Lestarikan Budaya, Suparlan Komitmen Produksi Angklung Berkualitas

Lestarikan Budaya, Suparlan Komitmen Produksi Angklung Berkualitas

KREATIF: Suparlan, Pengrajin Angklung dari Desa Gondosari, Gebog, Kudus. (Falaasifah/Lingkarjateng.id)

KUDUS, Lingkarjateng.id – Di zaman sekarang, tak mudah untuk menjumpai seorang perajin alat musik tradisional. Padahal, melestarikan budaya merupakan ikhtiar untuk merawat kekayaan bangsa dan negara.

Semangat itulah yang diusung Suparlan (69), seorang yang terkenal ahli dalam membuat alat musik angklung dan tong-tek. Meski tak muda lagi, tapi komitmennya untuk menekuni kerajinan angklung ini tak pernah pudar sejak tahun 1960-an.

Berawal dari keuletannya membuat tong-tek sampai berhasil mendapatkan juara dalam lomba Keamanan dan Ketertiban Masyarakat (Kamtibmas) sampai tingkat Provinsi, Suparlan pun mulai merambah membuat alat musik angklung yang terbuat dari bahan yang sama, yakni bambu.
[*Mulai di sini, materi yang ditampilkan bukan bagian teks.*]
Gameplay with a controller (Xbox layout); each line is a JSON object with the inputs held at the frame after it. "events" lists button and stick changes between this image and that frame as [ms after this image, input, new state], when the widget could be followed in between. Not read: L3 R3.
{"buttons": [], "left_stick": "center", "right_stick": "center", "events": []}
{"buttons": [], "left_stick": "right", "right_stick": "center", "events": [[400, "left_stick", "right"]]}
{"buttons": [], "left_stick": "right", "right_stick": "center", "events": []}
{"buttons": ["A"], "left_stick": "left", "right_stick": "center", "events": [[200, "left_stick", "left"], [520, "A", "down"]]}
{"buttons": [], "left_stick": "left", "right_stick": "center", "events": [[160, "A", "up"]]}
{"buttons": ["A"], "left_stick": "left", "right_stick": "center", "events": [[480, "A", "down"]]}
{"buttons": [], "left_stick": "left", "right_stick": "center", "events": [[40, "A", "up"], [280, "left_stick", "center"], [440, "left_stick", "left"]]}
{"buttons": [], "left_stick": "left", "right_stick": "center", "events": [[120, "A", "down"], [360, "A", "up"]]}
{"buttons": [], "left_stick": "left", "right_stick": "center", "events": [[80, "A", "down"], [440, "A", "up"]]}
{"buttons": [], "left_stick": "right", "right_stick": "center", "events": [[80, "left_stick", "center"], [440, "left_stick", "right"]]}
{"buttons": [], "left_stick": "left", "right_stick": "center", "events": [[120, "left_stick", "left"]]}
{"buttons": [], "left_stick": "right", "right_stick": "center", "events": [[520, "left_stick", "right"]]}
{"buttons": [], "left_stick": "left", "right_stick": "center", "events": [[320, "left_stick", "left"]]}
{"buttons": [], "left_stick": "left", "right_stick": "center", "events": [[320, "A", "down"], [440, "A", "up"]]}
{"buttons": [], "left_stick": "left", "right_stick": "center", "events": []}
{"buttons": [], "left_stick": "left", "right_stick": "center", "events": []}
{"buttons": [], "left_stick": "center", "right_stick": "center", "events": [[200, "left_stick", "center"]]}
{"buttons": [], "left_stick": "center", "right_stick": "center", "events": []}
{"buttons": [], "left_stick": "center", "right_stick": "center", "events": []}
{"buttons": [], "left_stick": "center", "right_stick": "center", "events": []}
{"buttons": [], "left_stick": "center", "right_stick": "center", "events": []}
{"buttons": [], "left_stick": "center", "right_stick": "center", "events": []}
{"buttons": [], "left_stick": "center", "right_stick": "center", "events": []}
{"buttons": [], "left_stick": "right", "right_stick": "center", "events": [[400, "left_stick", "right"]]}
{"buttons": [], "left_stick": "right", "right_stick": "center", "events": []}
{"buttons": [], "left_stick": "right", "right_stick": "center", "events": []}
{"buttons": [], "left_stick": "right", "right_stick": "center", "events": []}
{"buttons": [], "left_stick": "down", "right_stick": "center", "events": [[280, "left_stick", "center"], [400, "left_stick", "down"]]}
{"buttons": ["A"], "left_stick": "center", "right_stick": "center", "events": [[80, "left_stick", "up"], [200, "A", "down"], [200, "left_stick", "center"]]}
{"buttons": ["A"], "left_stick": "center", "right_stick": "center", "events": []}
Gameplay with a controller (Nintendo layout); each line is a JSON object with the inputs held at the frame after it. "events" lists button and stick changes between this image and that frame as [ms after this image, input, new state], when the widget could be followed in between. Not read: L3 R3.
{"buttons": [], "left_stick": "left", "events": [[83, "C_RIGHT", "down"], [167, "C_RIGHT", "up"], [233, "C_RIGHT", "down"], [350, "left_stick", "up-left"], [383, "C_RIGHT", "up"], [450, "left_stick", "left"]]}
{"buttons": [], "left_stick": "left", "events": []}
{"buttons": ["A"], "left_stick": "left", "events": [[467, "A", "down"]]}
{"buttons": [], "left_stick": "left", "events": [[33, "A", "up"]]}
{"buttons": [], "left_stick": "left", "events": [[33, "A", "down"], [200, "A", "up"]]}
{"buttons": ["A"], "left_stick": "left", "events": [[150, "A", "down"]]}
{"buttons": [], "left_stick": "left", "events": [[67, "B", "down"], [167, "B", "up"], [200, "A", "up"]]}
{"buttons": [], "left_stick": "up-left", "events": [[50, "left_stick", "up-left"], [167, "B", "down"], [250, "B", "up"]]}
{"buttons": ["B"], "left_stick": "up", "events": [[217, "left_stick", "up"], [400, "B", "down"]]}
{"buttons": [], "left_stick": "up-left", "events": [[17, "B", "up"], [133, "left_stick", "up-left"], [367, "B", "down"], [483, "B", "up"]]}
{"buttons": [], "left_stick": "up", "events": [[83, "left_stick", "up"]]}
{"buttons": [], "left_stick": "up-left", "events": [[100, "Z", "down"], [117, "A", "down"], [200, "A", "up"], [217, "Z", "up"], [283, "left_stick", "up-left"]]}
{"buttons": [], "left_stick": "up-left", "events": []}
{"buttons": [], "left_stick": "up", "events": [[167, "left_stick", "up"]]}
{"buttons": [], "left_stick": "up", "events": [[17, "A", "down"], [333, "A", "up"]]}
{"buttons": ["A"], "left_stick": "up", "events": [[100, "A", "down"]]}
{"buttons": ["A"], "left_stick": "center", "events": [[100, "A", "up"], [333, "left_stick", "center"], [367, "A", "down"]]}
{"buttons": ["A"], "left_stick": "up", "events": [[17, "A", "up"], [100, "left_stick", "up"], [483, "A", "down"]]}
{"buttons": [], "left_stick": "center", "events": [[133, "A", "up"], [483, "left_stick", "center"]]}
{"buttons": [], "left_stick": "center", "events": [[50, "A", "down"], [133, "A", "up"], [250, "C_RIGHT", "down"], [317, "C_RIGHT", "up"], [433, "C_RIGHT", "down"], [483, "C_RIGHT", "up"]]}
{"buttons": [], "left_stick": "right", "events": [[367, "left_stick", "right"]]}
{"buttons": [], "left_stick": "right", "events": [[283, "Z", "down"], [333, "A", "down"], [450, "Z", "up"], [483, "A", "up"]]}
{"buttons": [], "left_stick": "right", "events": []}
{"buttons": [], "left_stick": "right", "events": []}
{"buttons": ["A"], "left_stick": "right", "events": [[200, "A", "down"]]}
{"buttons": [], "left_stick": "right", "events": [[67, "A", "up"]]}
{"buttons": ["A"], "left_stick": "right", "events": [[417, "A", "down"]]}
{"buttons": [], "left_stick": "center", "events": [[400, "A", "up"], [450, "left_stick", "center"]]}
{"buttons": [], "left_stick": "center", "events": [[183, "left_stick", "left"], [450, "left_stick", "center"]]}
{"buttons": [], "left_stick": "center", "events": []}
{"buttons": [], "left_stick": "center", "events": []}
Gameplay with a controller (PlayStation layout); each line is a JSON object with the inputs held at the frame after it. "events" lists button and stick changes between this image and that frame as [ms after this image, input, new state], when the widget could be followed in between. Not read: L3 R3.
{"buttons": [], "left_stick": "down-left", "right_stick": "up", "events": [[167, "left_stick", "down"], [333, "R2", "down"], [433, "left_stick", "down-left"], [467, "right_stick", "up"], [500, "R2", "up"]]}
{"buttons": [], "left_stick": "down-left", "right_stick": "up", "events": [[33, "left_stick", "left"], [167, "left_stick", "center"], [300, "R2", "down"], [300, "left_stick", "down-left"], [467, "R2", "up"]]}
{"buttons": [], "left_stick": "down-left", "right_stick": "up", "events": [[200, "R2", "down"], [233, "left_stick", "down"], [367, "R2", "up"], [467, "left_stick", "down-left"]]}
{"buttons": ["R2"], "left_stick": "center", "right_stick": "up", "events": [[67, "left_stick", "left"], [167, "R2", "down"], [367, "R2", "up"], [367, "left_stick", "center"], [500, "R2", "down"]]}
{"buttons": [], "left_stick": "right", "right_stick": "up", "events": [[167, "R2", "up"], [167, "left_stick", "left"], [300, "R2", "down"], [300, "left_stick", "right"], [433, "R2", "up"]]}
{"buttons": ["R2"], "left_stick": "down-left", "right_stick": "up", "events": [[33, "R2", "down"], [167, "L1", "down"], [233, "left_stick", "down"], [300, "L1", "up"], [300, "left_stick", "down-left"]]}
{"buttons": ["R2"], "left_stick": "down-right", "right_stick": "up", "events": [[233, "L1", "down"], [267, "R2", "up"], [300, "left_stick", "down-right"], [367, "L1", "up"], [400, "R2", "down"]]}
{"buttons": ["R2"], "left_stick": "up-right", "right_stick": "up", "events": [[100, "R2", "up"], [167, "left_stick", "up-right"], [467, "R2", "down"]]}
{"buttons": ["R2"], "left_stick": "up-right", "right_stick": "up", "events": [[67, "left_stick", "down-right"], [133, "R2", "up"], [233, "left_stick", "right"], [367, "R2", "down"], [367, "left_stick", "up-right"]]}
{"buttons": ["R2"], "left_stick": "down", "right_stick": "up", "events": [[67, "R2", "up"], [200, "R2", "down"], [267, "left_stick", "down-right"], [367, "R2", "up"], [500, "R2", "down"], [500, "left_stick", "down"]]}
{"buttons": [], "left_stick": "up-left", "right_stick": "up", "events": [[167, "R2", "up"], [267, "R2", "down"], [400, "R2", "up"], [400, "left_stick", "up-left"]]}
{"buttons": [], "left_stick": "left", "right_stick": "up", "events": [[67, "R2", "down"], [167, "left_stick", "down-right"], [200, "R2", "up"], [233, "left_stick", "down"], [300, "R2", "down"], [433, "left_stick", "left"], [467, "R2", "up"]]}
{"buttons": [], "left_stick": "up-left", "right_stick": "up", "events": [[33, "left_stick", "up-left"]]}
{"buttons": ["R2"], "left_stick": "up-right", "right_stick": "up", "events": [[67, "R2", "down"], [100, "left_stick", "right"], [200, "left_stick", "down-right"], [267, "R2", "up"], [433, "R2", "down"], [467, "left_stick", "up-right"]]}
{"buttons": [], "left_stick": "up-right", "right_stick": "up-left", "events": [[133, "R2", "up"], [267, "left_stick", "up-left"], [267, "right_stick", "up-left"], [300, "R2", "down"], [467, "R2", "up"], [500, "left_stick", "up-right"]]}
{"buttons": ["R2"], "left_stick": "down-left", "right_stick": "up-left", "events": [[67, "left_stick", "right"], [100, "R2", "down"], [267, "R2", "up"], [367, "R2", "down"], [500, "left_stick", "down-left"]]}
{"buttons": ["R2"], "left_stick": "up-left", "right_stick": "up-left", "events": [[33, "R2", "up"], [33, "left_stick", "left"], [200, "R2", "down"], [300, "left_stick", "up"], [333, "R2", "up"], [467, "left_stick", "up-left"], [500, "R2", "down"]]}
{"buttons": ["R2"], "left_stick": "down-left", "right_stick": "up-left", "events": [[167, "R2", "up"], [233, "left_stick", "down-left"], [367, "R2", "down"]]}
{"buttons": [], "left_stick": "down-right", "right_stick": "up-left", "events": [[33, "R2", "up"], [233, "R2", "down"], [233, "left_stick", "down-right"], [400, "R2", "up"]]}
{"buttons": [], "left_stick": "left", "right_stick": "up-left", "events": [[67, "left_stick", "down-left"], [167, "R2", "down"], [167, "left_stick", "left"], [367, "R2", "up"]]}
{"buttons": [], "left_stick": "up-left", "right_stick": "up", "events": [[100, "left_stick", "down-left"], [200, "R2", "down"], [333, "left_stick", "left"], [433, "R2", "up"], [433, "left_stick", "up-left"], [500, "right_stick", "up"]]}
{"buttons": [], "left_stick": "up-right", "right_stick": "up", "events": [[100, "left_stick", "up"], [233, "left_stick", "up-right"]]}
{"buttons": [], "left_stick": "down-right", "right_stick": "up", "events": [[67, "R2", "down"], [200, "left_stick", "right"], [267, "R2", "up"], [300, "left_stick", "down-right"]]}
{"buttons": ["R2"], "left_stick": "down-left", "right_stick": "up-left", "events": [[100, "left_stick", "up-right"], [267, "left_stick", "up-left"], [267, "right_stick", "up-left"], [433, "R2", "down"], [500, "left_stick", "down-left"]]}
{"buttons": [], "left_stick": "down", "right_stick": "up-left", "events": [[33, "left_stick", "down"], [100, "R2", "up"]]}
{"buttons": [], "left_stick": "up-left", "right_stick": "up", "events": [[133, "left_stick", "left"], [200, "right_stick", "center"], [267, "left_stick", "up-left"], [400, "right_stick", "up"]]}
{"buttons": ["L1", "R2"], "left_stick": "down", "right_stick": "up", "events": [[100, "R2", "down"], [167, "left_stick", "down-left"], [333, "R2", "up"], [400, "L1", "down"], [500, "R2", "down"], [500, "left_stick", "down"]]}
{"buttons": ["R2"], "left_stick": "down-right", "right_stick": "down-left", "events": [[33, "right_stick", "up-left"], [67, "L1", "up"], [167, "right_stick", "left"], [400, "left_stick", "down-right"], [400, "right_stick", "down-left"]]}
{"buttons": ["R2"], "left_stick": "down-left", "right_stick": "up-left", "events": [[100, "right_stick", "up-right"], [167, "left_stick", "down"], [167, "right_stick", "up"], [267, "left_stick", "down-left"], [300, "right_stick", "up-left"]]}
Setelah bisa membuat tong-tek, dua tahun kemudian warga RT 6 RW 2, Desa Gondosari, Gebog, Kudus ini belajar membuat alat musik angklung pada gurunya di SMP 1 Gebog, tahun 1966. 

“Jadi karena rumah saya dekat dengan rumah Pak Guru tinggal di situ, sambil memperhatikan dan belajar, saya juga mempraktikkan dan nyetel nada dengan harmonika dan gitar,” imbuhnya.

Nguri-nguri Budaya, Bupati Kudus Ajak Masyarakat Lestarikan Wayang Kulit

Seiring berjalannya waktu, Suparlan bukan hanya membuat angklung tunggal, tapi bisa membuat sampai satu set angklung.

“Satu set itu ada satu angklung melodi, gambang, dan 1 angklung yang nanti dibuat klasikal 1 anak satu untuk perorangan. Itu komplit 5 alatnya yang saya taksir harganya sampai Rp5 juta,” paparnya.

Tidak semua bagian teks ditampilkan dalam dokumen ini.